Les Soeurs de la Résurrection à Dunkerque

  • Mise en ligne : 09/01/2018
filles resurrection

Témoignage en lien avec la journée mondiale pour la vie consacrée, le 2 février

Les sœurs nous partagent leurs expériences, leurs joies, leurs découvertes
après quelques mois de présence A DUNKERQUE

Sœur Justine et sœur Anuarite, arrivées du Congo Kinshasa début mars 2017 pour leur mission en France, ont été d’abord été accueillies par les sœurs Bernardines de la Cessoie avant de s’installer dans la paroisse Saint-Gilles de Dunkerque fin mars 2017.

Rejointes en septembre par Corinne, Française, sœur de L’Alliance, toutes trois vivent dans la communion fraternelle. Justine et Anuarite sont bien intégrées dans la communauté paroissiale, ainsi que dans leur quartier et sont heureuses d’y être. Elles ont des amis partout sur Dunkerque, en particulier dans leur quartier.

Elles ont un bon voisinage, disent-elles ; et sont touchées de toutes les attentions envers elles. Vivre en bon voisinage, c’est important et c’est une chance pour elles. Par exemple : Madame Deroo, ancienne du quartier, vient les voir presque toutes les semaines, les met au courant de ce qui se passe, et les encourage. Autre exemple : Monsieur Deroo et sa famille. Tous sont attentifs et les aident à résoudre leurs petits soucis.

Leurs missions

Leur mission principale à Dunkerque, c’est le service auprès des Migrants et la Pastorale dans la  paroisse saint GILLES à Dunkerque.

Avec l’association Emmaüs pour rencontrer les réfugiés

Concernant les migrants, elles vont les rencontrer tous les vendredis, avec Emmaüs, qui prépare les repas, les légumes, les fruits..etc..

Le nombre des réfugiés varie. Ils sont actuellement environ 350, regroupés dans les bois du Puithouck. « Nous sommes là pour les aider, pour discuter avec eux, et en cas de nécessité nous pouvons intervenir directement en leur faveur. »

Dans leur paroisse Saint-Gilles en Dunkerque

Au plan de la Pastorale, elles ont accompagné un couple, qui a été baptisé puis s’est marié en août 2017. Elles accompagnent également le parcours vers la confirmation de jeunes adultes.

Visiter les malades et les personnes âgées

Elles témoignent d’une vraie joie de vivre : « Nous allons au Secours Catholique, et avec le SEM (Service Evangélique des Malades), nous avons commencé à visiter les malades de Malo Les Bains.

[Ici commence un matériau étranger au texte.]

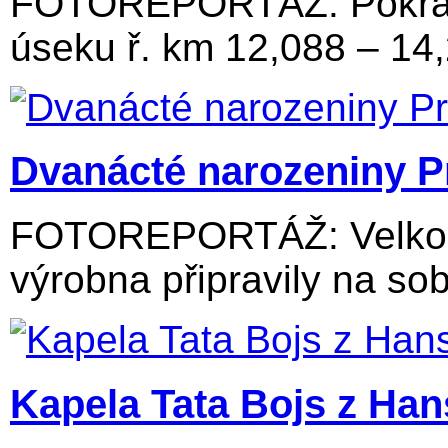
FOTOREPORTÁŽ: Pokraču
úseku ř. km 12,088 – 14
Dvanácté narozeniny P
FOTOREPORTÁŽ: Velkolos
výrobna připravily na sob
Kapela Tata Bojs z Ha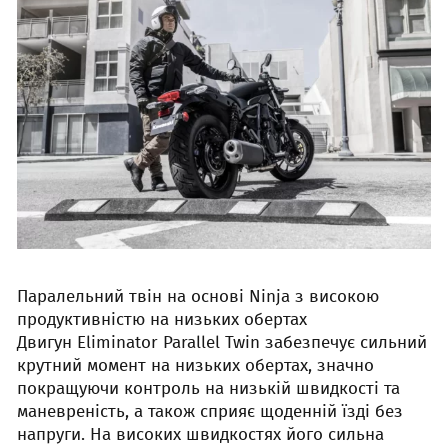
Паралельний твін на основі Ninja з високою
продуктивністю на низьких обертах
Двигун Eliminator Parallel Twin забезпечує сильний
крутний момент на низьких обертах, значно
покращуючи контроль на низькій швидкості та
маневреність, а також сприяє щоденній їзді без
напруги. На високих швидкостях його сильна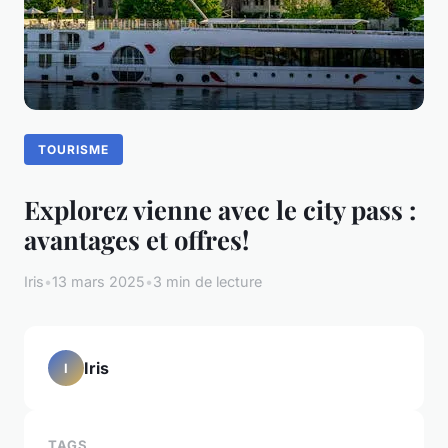
TOURISME
Explorez vienne avec le city pass :
avantages et offres!
Iris
•
13 mars 2025
•
3 min de lecture
Iris
I
TAGS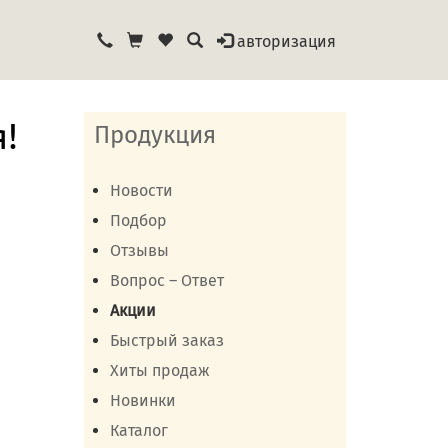
авторизация
!
Продукция
Новости
Подбор
Отзывы
Вопрос – Ответ
Акции
Быстрый заказ
Хиты продаж
Новинки
Каталог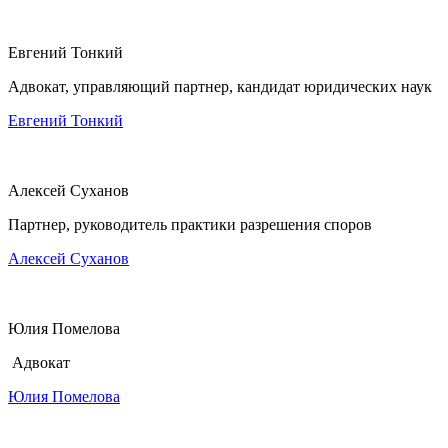
Евгений Тонкий
Адвокат, управляющий партнер, кандидат юридических наук
Евгений Тонкий
Алексей Суханов
Партнер, руководитель практики разрешения споров
Алексей Суханов
Юлия Помелова
Адвокат
Юлия Помелова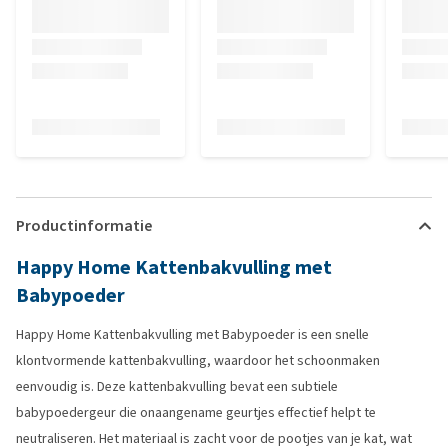
Productinformatie
Happy Home Kattenbakvulling met
Babypoeder
Happy Home Kattenbakvulling met Babypoeder is een snelle
klontvormende kattenbakvulling, waardoor het schoonmaken
eenvoudig is. Deze kattenbakvulling bevat een subtiele
babypoedergeur die onaangename geurtjes effectief helpt te
neutraliseren. Het materiaal is zacht voor de pootjes van je kat, wat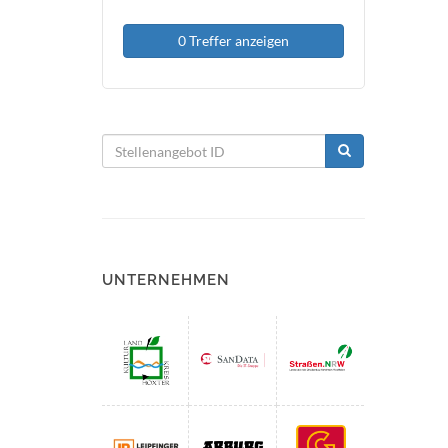
0 Treffer anzeigen
UNTERNEHMEN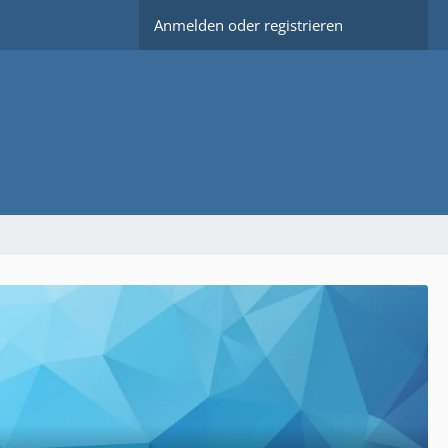
Anmelden oder registrieren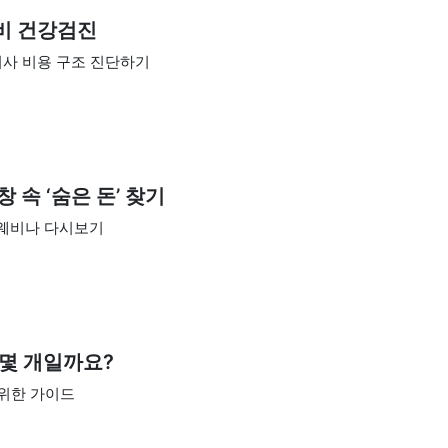
정비 건강검진
사 비용 구조 진단하기
 속 ‘숨은 돈’ 찾기
 웨비나 다시보기
 몇 개일까요?
 위한 가이드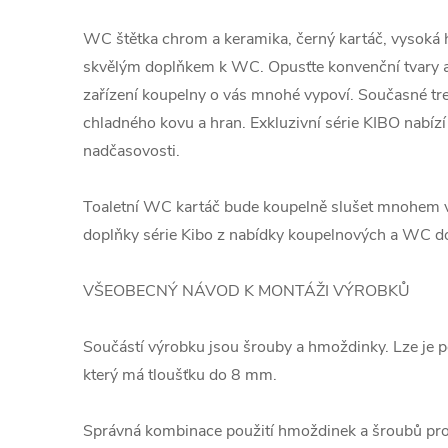
WC štětka chrom a keramika, černý kartáč, vysoká 
skvělým doplňkem k WC. Opusťte konvenční tvary a v
zařízení koupelny o vás mnohé vypoví. Současné tren
chladného kovu a hran. Exkluzivní série KIBO nabízí
nadčasovosti.
Toaletní WC kartáč bude koupelně slušet mnohem víc
doplňky série Kibo z nabídky koupelnových a WC 
VŠEOBECNÝ NÁVOD K MONTÁŽI VÝROBKŮ
Součástí výrobku jsou šrouby a hmoždinky. Lze je p
který má tloušťku do 8 mm.
Správná kombinace použití hmoždinek a šroubů pro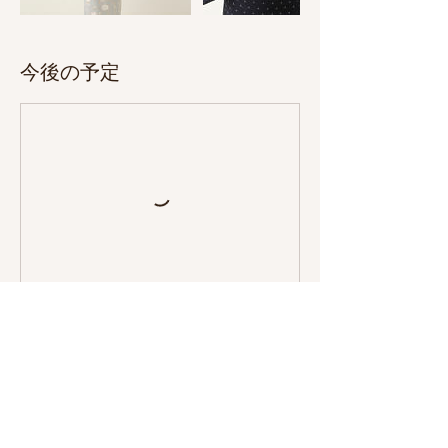
今後の予定
ご予約フォーム
キャンセルポリシー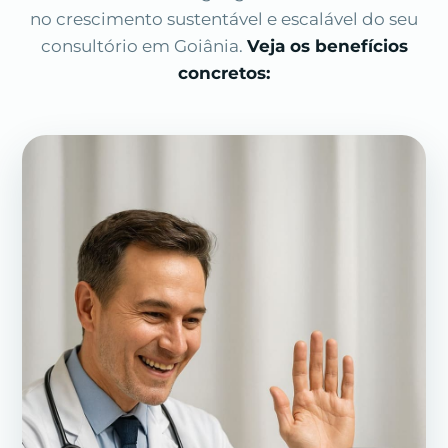
no crescimento sustentável e escalável do seu
consultório em Goiânia.
Veja os benefícios
concretos: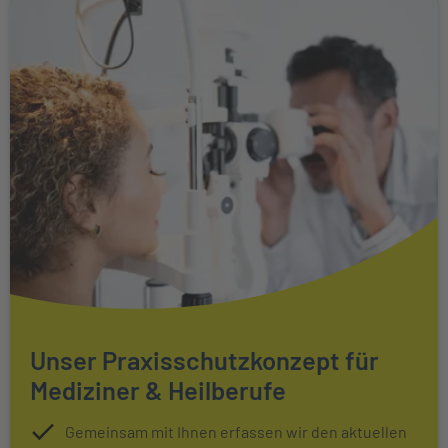
Unser Praxisschutzkonzept für
Mediziner & Heilberufe
Gemeinsam mit Ihnen erfassen wir den aktuellen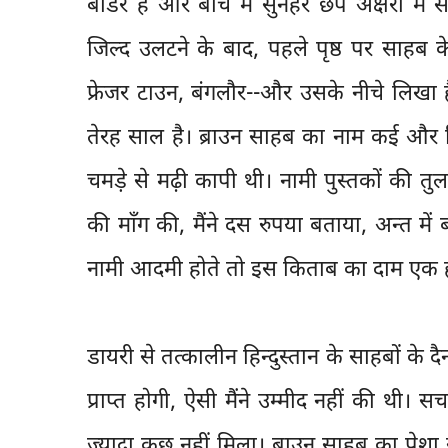
बार्डर है और बीच में सुनहरे छपे अक्षरों 
जिल्द उलटने के बाद, पहले पृष्ठ पर साहब क
फ्रेजर टाउन, बंगलौर--और उसके नीचे लिखा
तेरह साल है। ब्राउन साहब का नाम कई और 
चमड़े से मढ़ी कापी थी। नामी पुस्तकों की त
की माँग की, मैंने दस रुपया बताया, अन्त में
नामी आदमी होते तो इस किताब का दाम एक
डायरी से तत्कालीन हिन्दुस्तान के साहबों 
प्राप्त होगी, ऐसी मैंने उम्मीद नहीं की थी। स
ज्यादा कुछ नहीं मिला। ब्राउन साहब का पेशा 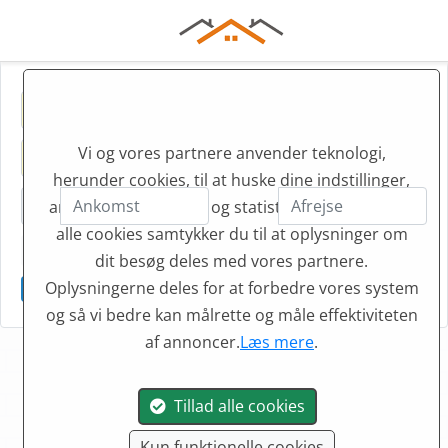
Vi og vores partnere anvender teknologi,
herunder cookies, til at huske dine indstillinger,
annoncer, marketing og statistik. Hvis du tillader
alle cookies samtykker du til at oplysninger om
Personer
Soverum
Filter
dit besøg deles med vores partnere.
Oplysningerne deles for at forbedre vores system
Nulstil filtre
og så vi bedre kan målrette og måle effektiviteten
af annoncer.
Læs mere
.
Tillad alle cookies
Sommerhuse ved
Kun funktionelle cookies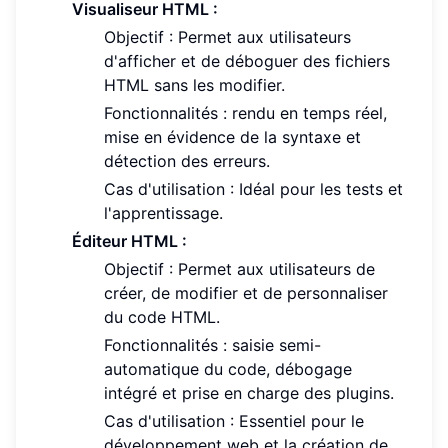
Visualiseur HTML :
Objectif : Permet aux utilisateurs
d'afficher et de déboguer des fichiers
HTML sans les modifier.
Fonctionnalités : rendu en temps réel,
mise en évidence de la syntaxe et
détection des erreurs.
Cas d'utilisation : Idéal pour les tests et
l'apprentissage.
Éditeur HTML :
Objectif : Permet aux utilisateurs de
créer, de modifier et de personnaliser
du code HTML.
Fonctionnalités : saisie semi-
automatique du code, débogage
intégré et prise en charge des plugins.
Cas d'utilisation : Essentiel pour le
développement web et la création de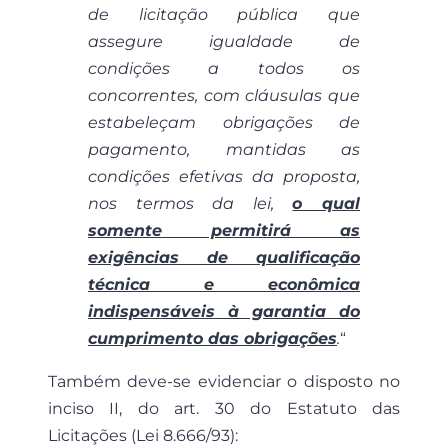
de licitação pública que
assegure igualdade de
condições a todos os
concorrentes, com cláusulas que
estabeleçam obrigações de
pagamento, mantidas as
condições efetivas da proposta,
nos termos da lei,
o qual
somente permitirá as
exigências de qualificação
técnica e econômica
indispensáveis à garantia do
cumprimento das obrigações
.
“
Também deve-se evidenciar o disposto no
inciso II, do art. 30 do Estatuto das
Licitações (Lei 8.666/93):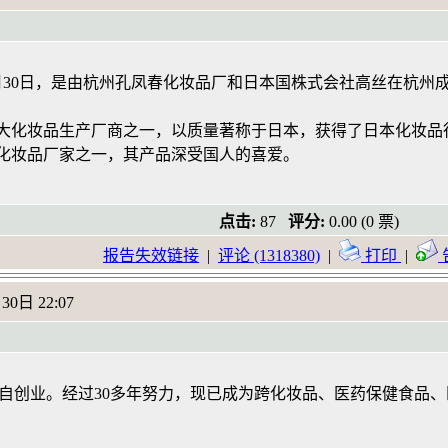
1月30日，是由杭州孔凤春化妆品厂和日本国株式会社高丝在杭
妆品生产厂商之一，以质量著称于日本，获得了日本化妆品行业
化妆品厂家之一，其产品深受国人的喜爱。
点击:
87
评分:
0.00 (0 票)
报告失效链接
|
评论 (1318380)
|
打印
|
30日 22:07
明独自创业。经过30多年努力，现已成为跨化妆品、医药保健食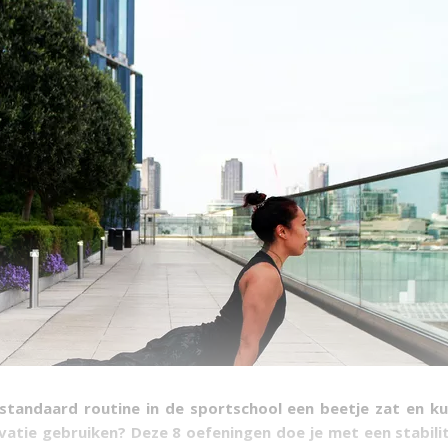
standaard routine in de sportschool een beetje zat en ku
atie gebruiken? Deze 8 oefeningen doe je met een stability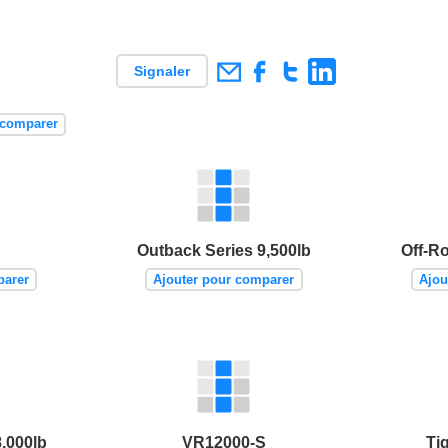
Signaler
 comparer
Outback Series 9,500lb
Off-Ro
parer
Ajouter pour comparer
Ajou
8,000lb
VR12000-S
Ti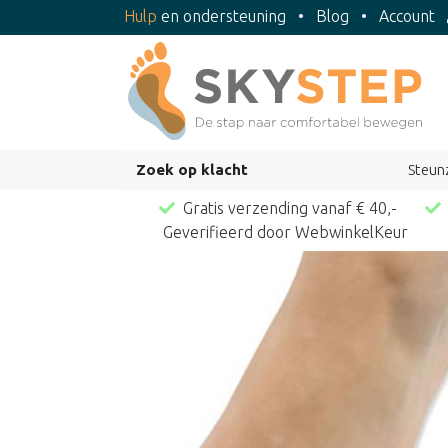
Hulp
en ondersteuning
•
Blog
•
Account
Zoek op klacht
Steun
Gratis verzending vanaf € 40,-
Geverifieerd door WebwinkelKeur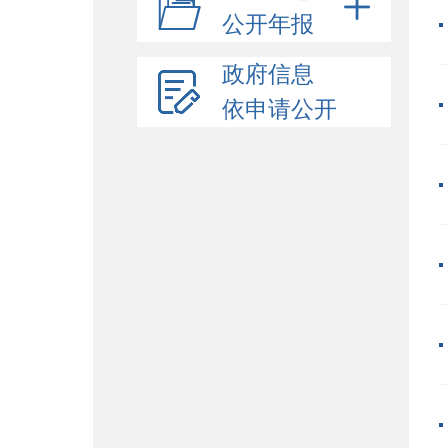
公开年报
政府信息
依申请公开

A l’hôpital Pergola, nous allons porter la communion. Et nous donnons un coup de main à « Ma maison », maison de retraite. Bref ! Nous sommes très occupées, mais le rythme de prière reste le même : Laudes, milieu du jour, Vêpres, Complies, médiation, Adoration, partage…etc. »

La nostalgie des Noëls passés dans leur pays

 

A Noël, elles ont pensé à ceux vécus au Congo Kinshasa : « Là-bas, on se prépare par la prière et le partage : avec les pauvres, les voisins, les visites aux malades, les prisonniers…Au moment de l’avent, dans les paroisses, il y a toute une organisation. C’est un vrai temps fort pendant lequel chaque chrétien fait un effort sur quelque chose. Par exemple, le péché que je fais souvent, je vais cette fois essayer de ne pas me laisser tenter. Chacun accueille Jésus dans la simplicité de son cœur, va à la messe, après laquelle nous mangeons tous ensemble. La fête de Noël, c’est pour les enfants, qui font le tour du quartier et mangent chez tous les voisins. Dans chaque maison, c’est une joie de vivre en Eglise, en communauté chrétienne. Ici, dans notre paroisse, St Gilles, notre curé avait bien tout organisé. Il y a eu des temps de prière, des journées du pardon, et bien sûr des messes. »

 

Cette petite communauté ouvre volontiers sa porte à celles et ceux qui le souhaitent, n’hésitez pas à rencontrer ces religieuses accueillantes et heureuses de partager leur Foi avec vous.